Aasim Sajjad Akhtar describes his book “The Politics of Common Sense: State, Society and Culture in Pakistan” as an attempt to “put together a somewhat grand narrative of continuity and change that can improve our understanding of contemporary political economy, social mores, and the daily play of power relations.” He takes us through several key moments in Pakistan’s history since the 1970s to help uncover why the potential for counter-hegemonic politics, transformative strategies, and collective class-based struggle has waned in recent years. The book aims not only to tackle this big question, but also to offer an alternative to security-centric narratives of Pakistan’s political history.

A broad swath of political science scholarship treats instances of collective action in its various forms as puzzles in need of explanation. Why do men rebel? Why does anyone ever cast a vote? Why do people participate in protest? These are the kinds of questions that animate seminal works in our discipline. A point of agreement in many of these works is that collective action is prohibitively costly and highly risky, and it is only under certain conditions that individuals would choose to engage in it.

* Dataset excerpts:
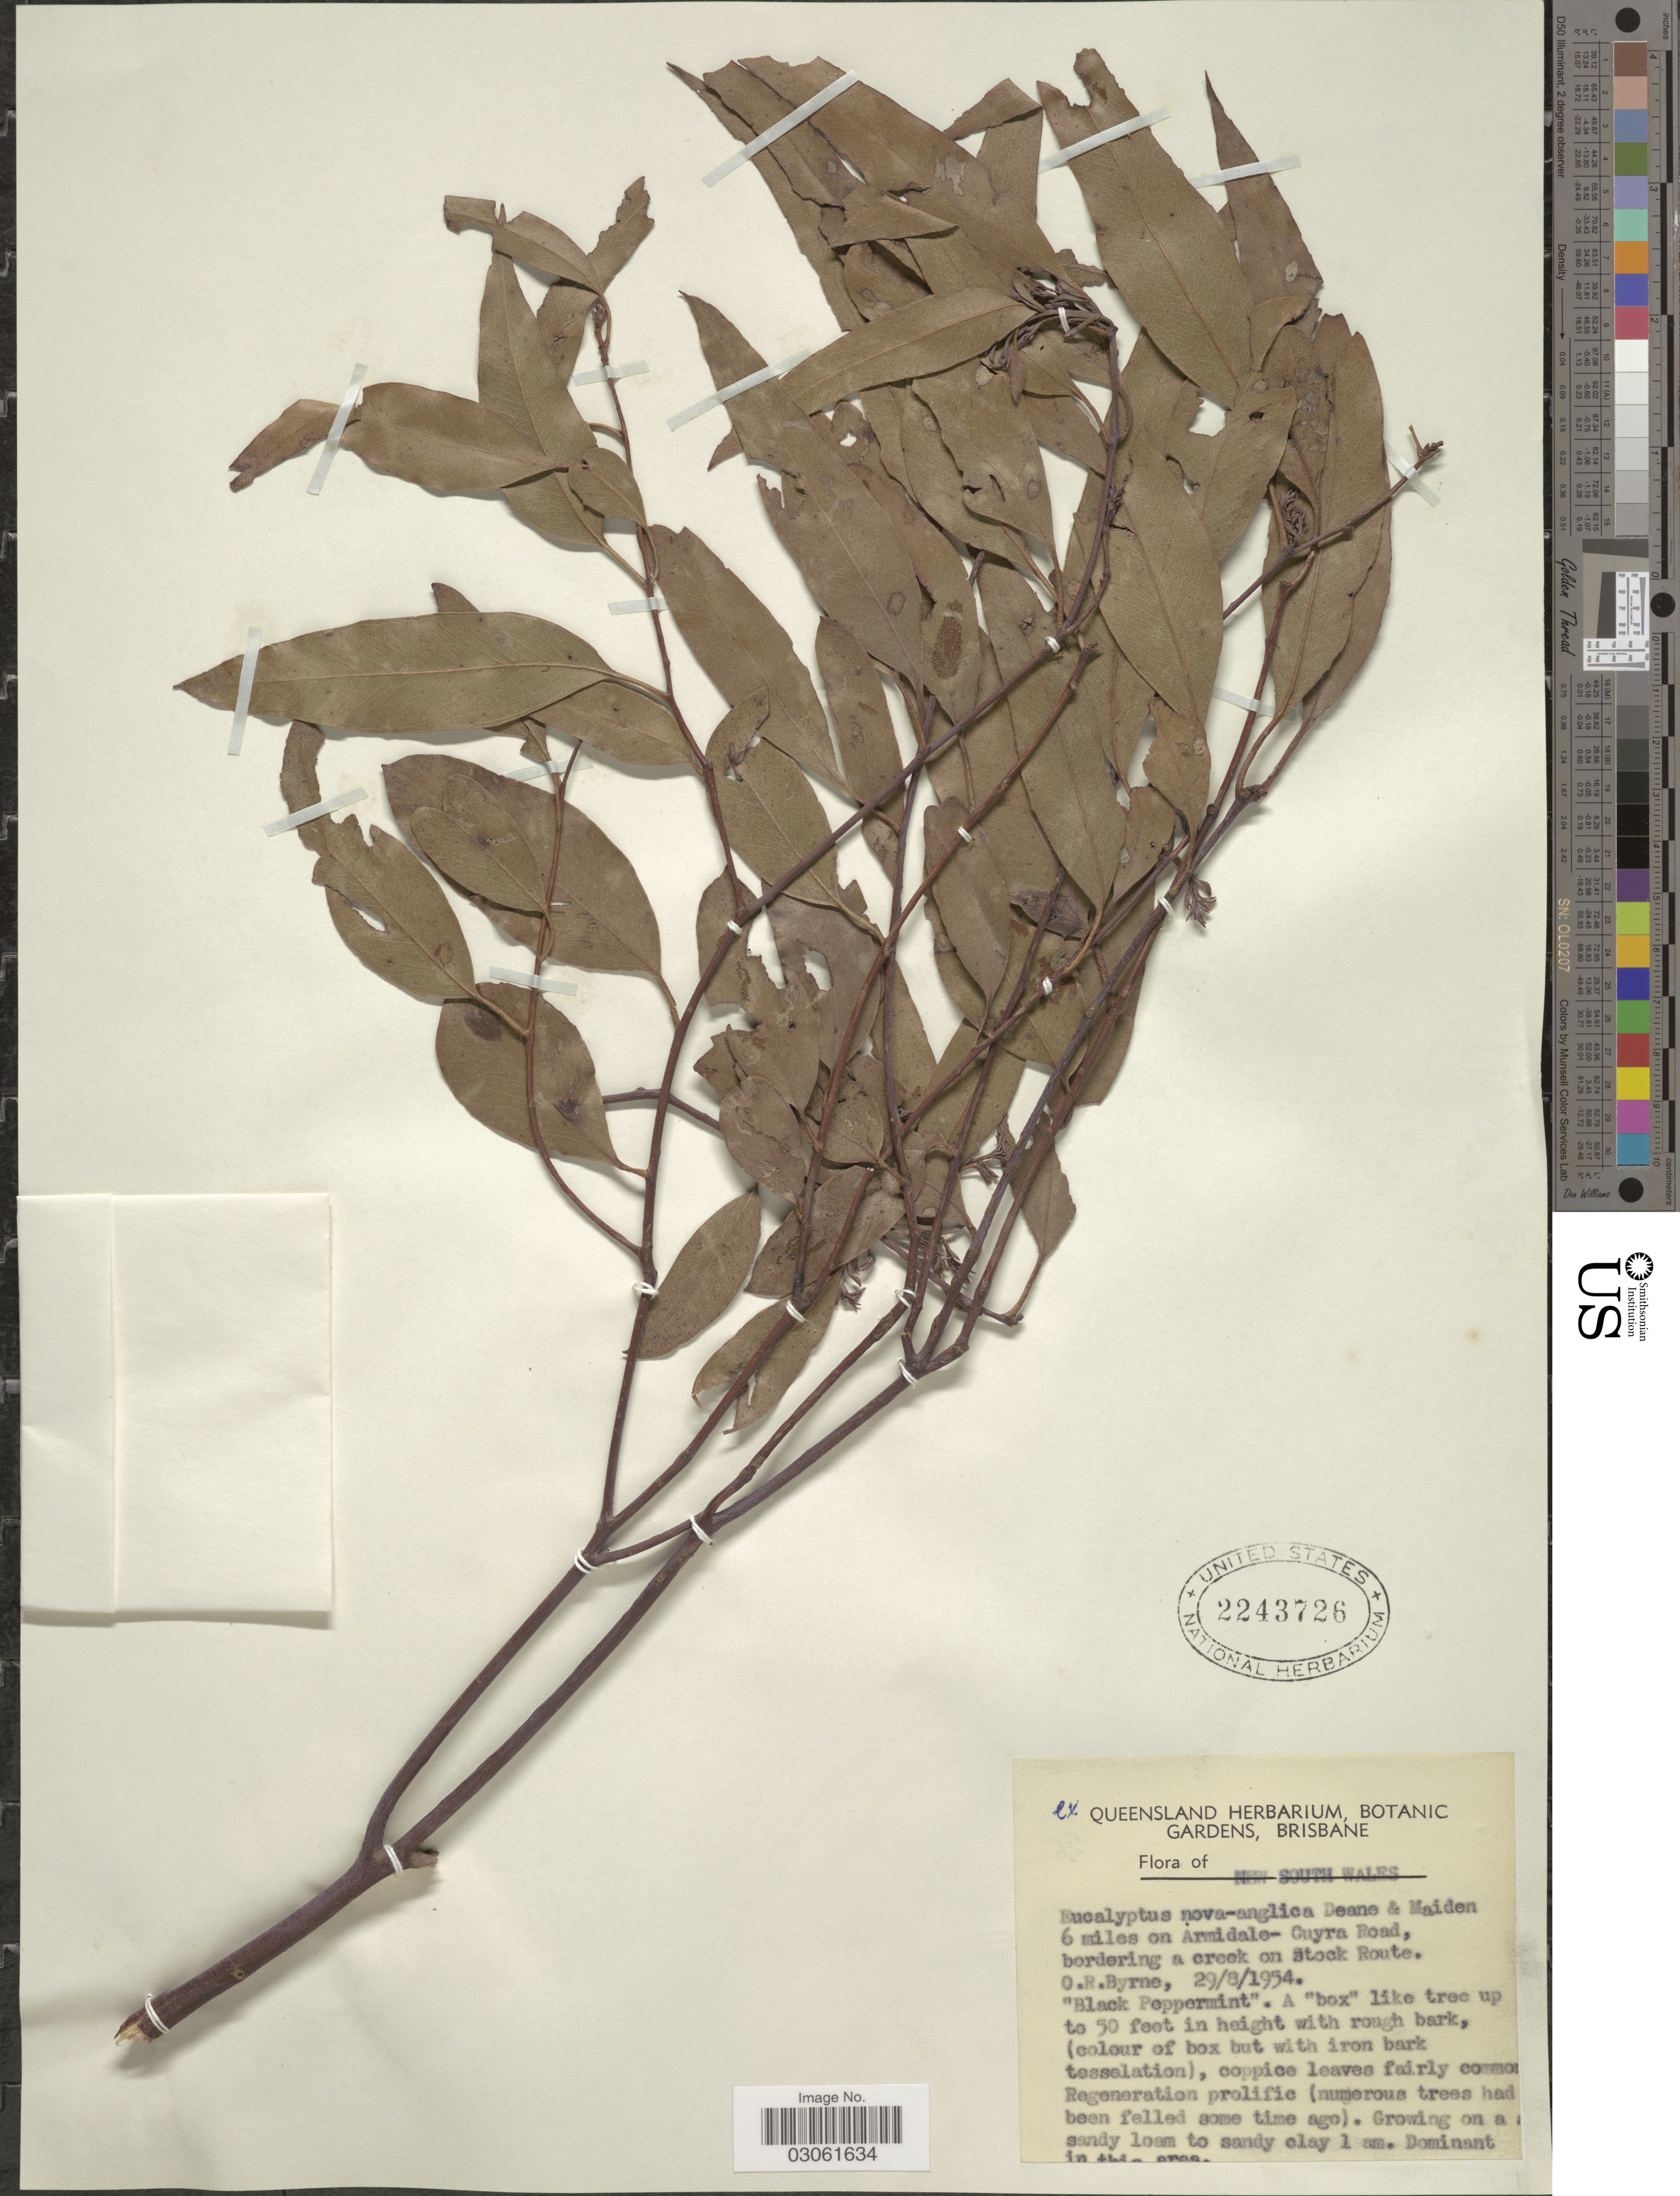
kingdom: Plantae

---

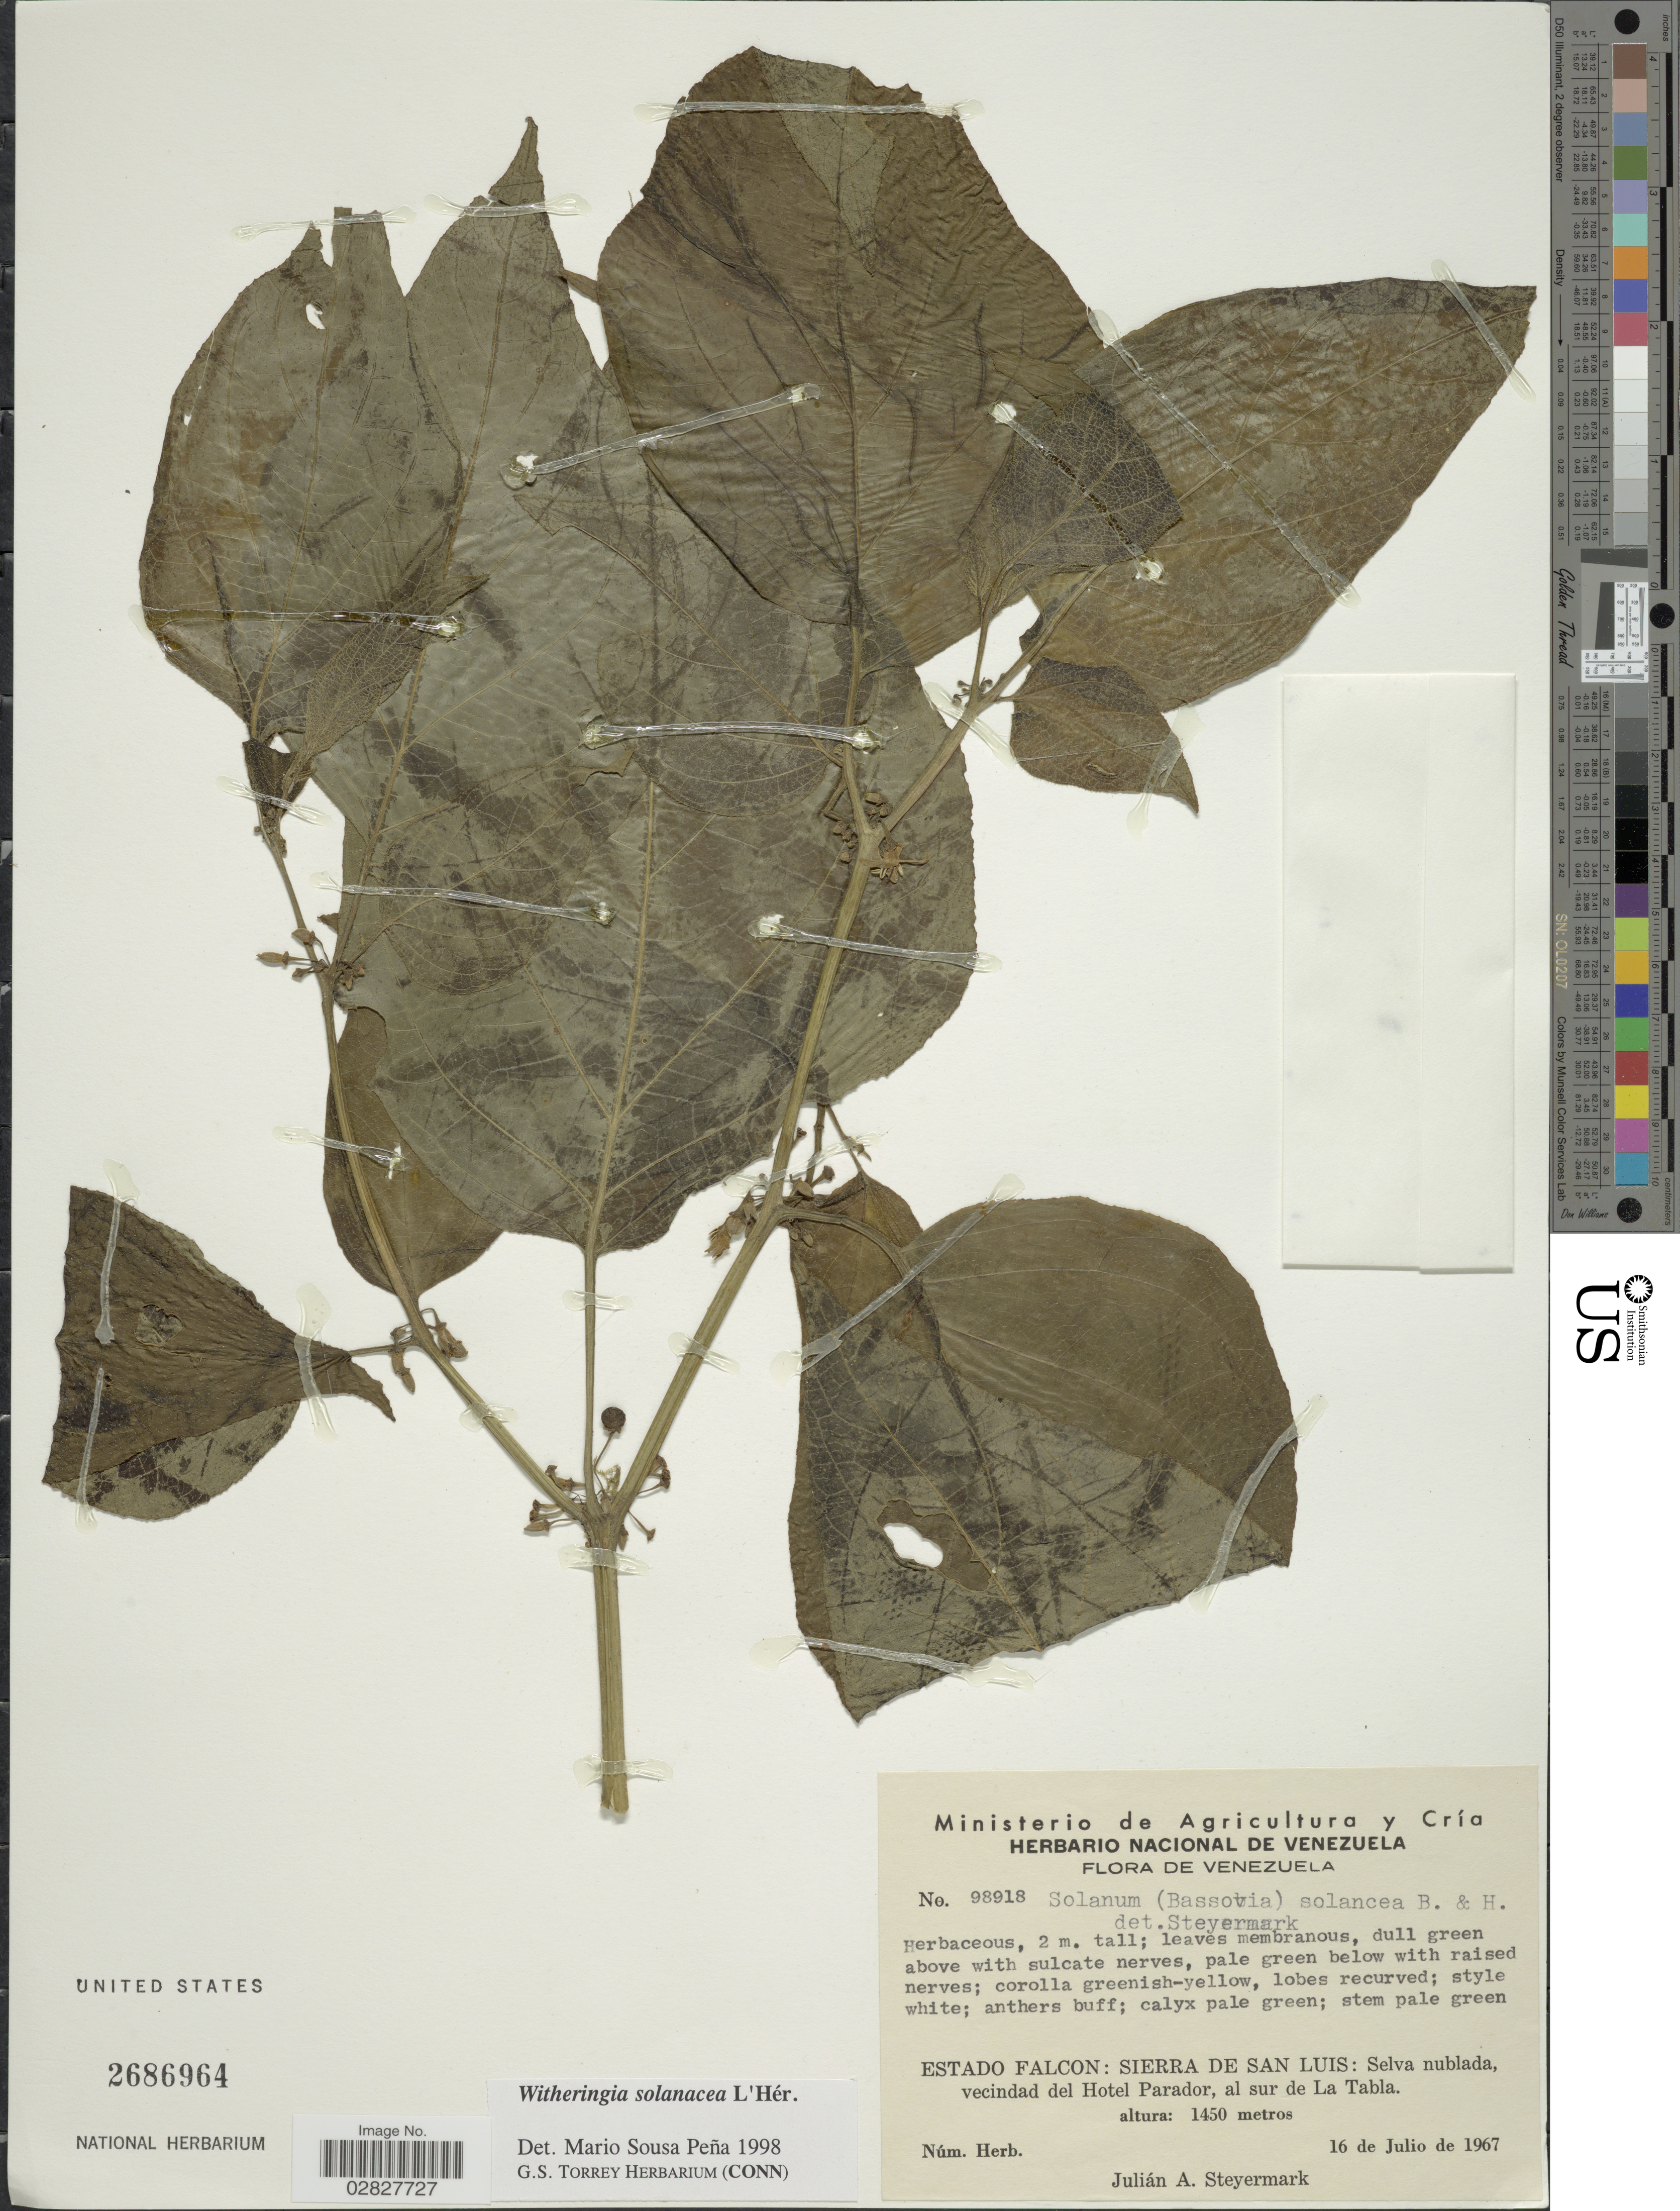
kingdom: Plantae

* Do this:
Output the full text about Akhtar's book on Pakistani politics exactly as it appears, word for word.

* Answer to this task:
Aasim Sajjad Akhtar describes his book “The Politics of Common Sense: State, Society and Culture in Pakistan” as an attempt to “put together a somewhat grand narrative of continuity and change that can improve our understanding of contemporary political economy, social mores, and the daily play of power relations.” He takes us through several key moments in Pakistan’s history since the 1970s to help uncover why the potential for counter-hegemonic politics, transformative strategies, and collective class-based struggle has waned in recent years. The book aims not only to tackle this big question, but also to offer an alternative to security-centric narratives of Pakistan’s political history.

A broad swath of political science scholarship treats instances of collective action in its various forms as puzzles in need of explanation. Why do men rebel? Why does anyone ever cast a vote? Why do people participate in protest? These are the kinds of questions that animate seminal works in our discipline. A point of agreement in many of these works is that collective action is prohibitively costly and highly risky, and it is only under certain conditions that individuals would choose to engage in it.